Она такая же коренастая, как и ее отец, с такими же короткими широкими руками.
– Вы хотите сказать, что в 1982 году мой отец уже был болен?
– Да, но лечение спасло его. У него был длительный период ремиссии. Но в последнее время ему стало хуже.
– Вы его лечащий врач?
– Нет, но мой отец лечил его до самой своей смерти.
– Он выглядит очень усталым. Даже измученным.
– Это из-за химии, она изматывает.
– Лечение эффективно?
Лоранс смотрит мне прямо в глаза.
– Я не знаю, Антуан. Я не его врач.
– Если так, откуда вы знаете, что ему стало хуже?
– Потому что недавно я его видела.
– Наш отец не сказал ни мне, ни Мелани, что болен. Я даже не знаю, какой именно орган у него поражен.
Но она воздерживается от комментариев. Я смотрю, как она выпивает свое вино и ставит бокал.
– Почему вы пришли, Антуан? Чем я могу вам помочь?
Я раскрываю рот, чтобы ответить, но щелкает замок входной двери – и появляется полный мужчина с зачатками лысины.
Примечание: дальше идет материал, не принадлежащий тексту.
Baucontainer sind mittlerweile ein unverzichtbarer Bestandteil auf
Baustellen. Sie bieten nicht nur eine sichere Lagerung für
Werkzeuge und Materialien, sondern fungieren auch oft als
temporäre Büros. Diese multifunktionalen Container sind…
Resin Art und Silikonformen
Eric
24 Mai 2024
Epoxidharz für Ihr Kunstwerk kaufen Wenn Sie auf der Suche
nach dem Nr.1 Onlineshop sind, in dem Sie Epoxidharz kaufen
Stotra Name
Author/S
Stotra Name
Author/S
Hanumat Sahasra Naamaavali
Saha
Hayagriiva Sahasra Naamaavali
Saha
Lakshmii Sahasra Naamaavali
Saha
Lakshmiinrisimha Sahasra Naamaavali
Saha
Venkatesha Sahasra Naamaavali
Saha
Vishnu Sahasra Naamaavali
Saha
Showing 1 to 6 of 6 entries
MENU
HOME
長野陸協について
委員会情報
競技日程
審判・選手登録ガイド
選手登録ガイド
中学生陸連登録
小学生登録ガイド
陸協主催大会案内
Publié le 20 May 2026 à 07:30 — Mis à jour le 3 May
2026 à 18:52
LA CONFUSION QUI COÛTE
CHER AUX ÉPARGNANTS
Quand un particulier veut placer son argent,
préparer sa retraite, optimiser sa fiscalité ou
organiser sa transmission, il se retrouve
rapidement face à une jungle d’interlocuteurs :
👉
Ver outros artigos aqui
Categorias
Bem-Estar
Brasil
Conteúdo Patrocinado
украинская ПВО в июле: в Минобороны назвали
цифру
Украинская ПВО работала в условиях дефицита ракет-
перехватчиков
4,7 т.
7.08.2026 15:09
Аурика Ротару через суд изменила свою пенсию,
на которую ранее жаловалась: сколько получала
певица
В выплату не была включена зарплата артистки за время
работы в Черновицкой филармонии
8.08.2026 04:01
Лоране нас знакомит.
– Антуан Рей! Ну конечно! Вы становитесь все больше похожи на своего отца.
Ненавижу, когда люди так говорят. Неожиданно для себя я вспоминаю, как его зовут, – Сирил. После минутного разговора ни о чем он выражает мне свои соболезнования и покидает комнату. Лоране поглядывает на часы.
– Не хочу занимать ваше время, Лоранс. Да, мне нужна ваша помощь.
Я замолкаю. Живое и искреннее выражение ее глаз придает лицу определенную суровость. Почти мужскую.
– Я бы хотел просмотреть медицинскую карточку своей матери.
– Могу я узнать зачем?
– Я хочу проверить кое-что. Помимо прочего, увидеть ее свидетельство о смерти.